Because the lines must stay identical, write out the data without changing anything.

- Task input
****
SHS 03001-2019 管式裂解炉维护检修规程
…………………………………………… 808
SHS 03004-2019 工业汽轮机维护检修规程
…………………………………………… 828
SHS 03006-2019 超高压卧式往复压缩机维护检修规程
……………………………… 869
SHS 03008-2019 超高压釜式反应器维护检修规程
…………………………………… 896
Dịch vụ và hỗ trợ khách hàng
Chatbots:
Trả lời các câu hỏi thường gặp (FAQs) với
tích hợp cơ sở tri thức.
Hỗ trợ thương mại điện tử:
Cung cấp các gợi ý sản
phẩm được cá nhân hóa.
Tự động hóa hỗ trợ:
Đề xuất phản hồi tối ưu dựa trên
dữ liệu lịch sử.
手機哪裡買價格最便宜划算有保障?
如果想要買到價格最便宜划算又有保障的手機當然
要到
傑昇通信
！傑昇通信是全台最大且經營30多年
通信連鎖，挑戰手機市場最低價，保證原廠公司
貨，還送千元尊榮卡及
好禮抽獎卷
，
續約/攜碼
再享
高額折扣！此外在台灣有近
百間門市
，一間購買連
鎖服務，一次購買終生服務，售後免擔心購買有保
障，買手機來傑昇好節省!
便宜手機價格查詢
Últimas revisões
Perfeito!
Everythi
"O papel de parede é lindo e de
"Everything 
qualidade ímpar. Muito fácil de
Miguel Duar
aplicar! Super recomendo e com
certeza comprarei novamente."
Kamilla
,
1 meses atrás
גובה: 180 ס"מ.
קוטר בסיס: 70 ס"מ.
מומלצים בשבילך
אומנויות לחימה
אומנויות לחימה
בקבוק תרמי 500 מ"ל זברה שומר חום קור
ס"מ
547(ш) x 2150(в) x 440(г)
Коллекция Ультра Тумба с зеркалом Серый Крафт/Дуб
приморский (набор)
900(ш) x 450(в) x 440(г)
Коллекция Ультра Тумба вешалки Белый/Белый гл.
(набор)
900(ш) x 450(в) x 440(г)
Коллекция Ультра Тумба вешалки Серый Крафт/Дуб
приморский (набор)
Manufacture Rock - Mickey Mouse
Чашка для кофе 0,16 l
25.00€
****
- Output below
SHS 03001-2019 管式裂解炉维护检修规程
…………………………………………… 808
SHS 03004-2019 工业汽轮机维护检修规程
…………………………………………… 828
SHS 03006-2019 超高压卧式往复压缩机维护检修规程
……………………………… 869
SHS 03008-2019 超高压釜式反应器维护检修规程
…………………………………… 896
Dịch vụ và hỗ trợ khách hàng
Chatbots:
Trả lời các câu hỏi thường gặp (FAQs) với
tích hợp cơ sở tri thức.
Hỗ trợ thương mại điện tử:
Cung cấp các gợi ý sản
phẩm được cá nhân hóa.
Tự động hóa hỗ trợ:
Đề xuất phản hồi tối ưu dựa trên
dữ liệu lịch sử.
手機哪裡買價格最便宜划算有保障?
如果想要買到價格最便宜划算又有保障的手機當然
要到
傑昇通信
！傑昇通信是全台最大且經營30多年
通信連鎖，挑戰手機市場最低價，保證原廠公司
貨，還送千元尊榮卡及
好禮抽獎卷
，
續約/攜碼
再享
高額折扣！此外在台灣有近
百間門市
，一間購買連
鎖服務，一次購買終生服務，售後免擔心購買有保
障，買手機來傑昇好節省!
便宜手機價格查詢
Últimas revisões
Perfeito!
Everythi
"O papel de parede é lindo e de
"Everything 
qualidade ímpar. Muito fácil de
Miguel Duar
aplicar! Super recomendo e com
certeza comprarei novamente."
Kamilla
,
1 meses atrás
גובה: 180 ס"מ.
קוטר בסיס: 70 ס"מ.
מומלצים בשבילך
אומנויות לחימה
אומנויות לחימה
בקבוק תרמי 500 מ"ל זברה שומר חום קור
ס"מ
547(ш) x 2150(в) x 440(г)
Коллекция Ультра Тумба с зеркалом Серый Крафт/Дуб
приморский (набор)
900(ш) x 450(в) x 440(г)
Коллекция Ультра Тумба вешалки Белый/Белый гл.
(набор)
900(ш) x 450(в) x 440(г)
Коллекция Ультра Тумба вешалки Серый Крафт/Дуб
приморский (набор)
Manufacture Rock - Mickey Mouse
Чашка для кофе 0,16 l
25.00€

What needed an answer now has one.